(Work to be completed)
Nothing but the lines from the one with "ring dip: (74, 138)" through the end of the data should be set down, each exactly as written, and no picture should be included.

[Collected data]

+--

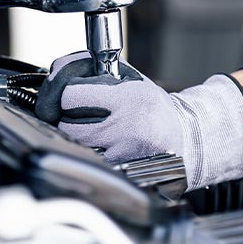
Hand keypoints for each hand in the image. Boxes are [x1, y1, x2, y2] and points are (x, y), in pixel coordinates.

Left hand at [36, 51, 242, 190]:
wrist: (186, 139)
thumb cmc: (152, 107)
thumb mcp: (130, 79)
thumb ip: (94, 71)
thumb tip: (57, 71)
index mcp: (128, 98)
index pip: (70, 95)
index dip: (63, 93)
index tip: (69, 95)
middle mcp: (126, 126)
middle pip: (66, 124)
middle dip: (65, 118)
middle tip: (76, 114)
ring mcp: (123, 153)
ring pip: (75, 146)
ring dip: (74, 138)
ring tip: (91, 130)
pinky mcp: (121, 172)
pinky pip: (89, 161)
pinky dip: (87, 154)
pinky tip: (100, 147)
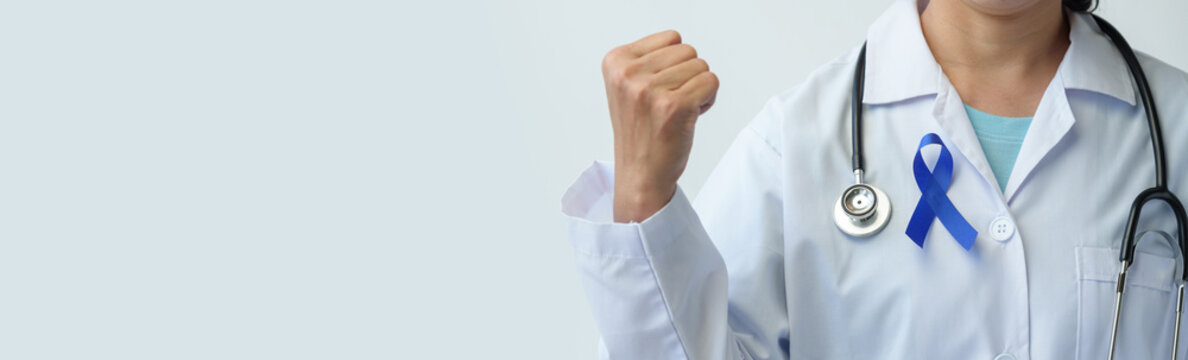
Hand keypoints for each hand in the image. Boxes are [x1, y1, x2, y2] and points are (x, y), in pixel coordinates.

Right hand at [601, 30, 718, 222]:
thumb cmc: (640, 130)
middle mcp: (628, 74)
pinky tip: (689, 117)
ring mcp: (649, 90)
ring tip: (677, 111)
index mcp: (615, 62)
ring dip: (698, 89)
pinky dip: (708, 100)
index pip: (671, 38)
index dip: (674, 64)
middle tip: (670, 103)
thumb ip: (648, 59)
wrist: (640, 174)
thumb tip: (679, 43)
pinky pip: (711, 83)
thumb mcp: (628, 86)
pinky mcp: (673, 107)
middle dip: (688, 76)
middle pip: (688, 51)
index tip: (658, 89)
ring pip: (702, 66)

+--

(Answer to the exercise)
ring dip: (74, 138)
ring tip: (91, 130)
pinky mcp: (121, 172)
pinky pip: (89, 161)
pinky dip: (87, 154)
pinky tip: (100, 147)
Hand keypoints for each hand in the image. Boxes are [x1, y1, x2, y2] and points are (x, y), in pixel coordinates.

Right hand at [601, 30, 718, 222]:
thumb cmc: (640, 130)
middle mcp: (628, 74)
pinky tip: (689, 117)
ring mcp: (649, 90)
ring tip: (677, 111)
index mcp: (615, 62)
ring dip: (698, 89)
pinky dip: (708, 100)
index pip: (671, 38)
index dip: (674, 64)
middle tip: (670, 103)
thumb ip: (648, 59)
wrist: (640, 174)
thumb tip: (679, 43)
pinky pip: (711, 83)
thumb mcp: (628, 86)
pinky mcp: (673, 107)
middle dip: (688, 76)
middle pip: (688, 51)
index tip: (658, 89)
ring pip: (702, 66)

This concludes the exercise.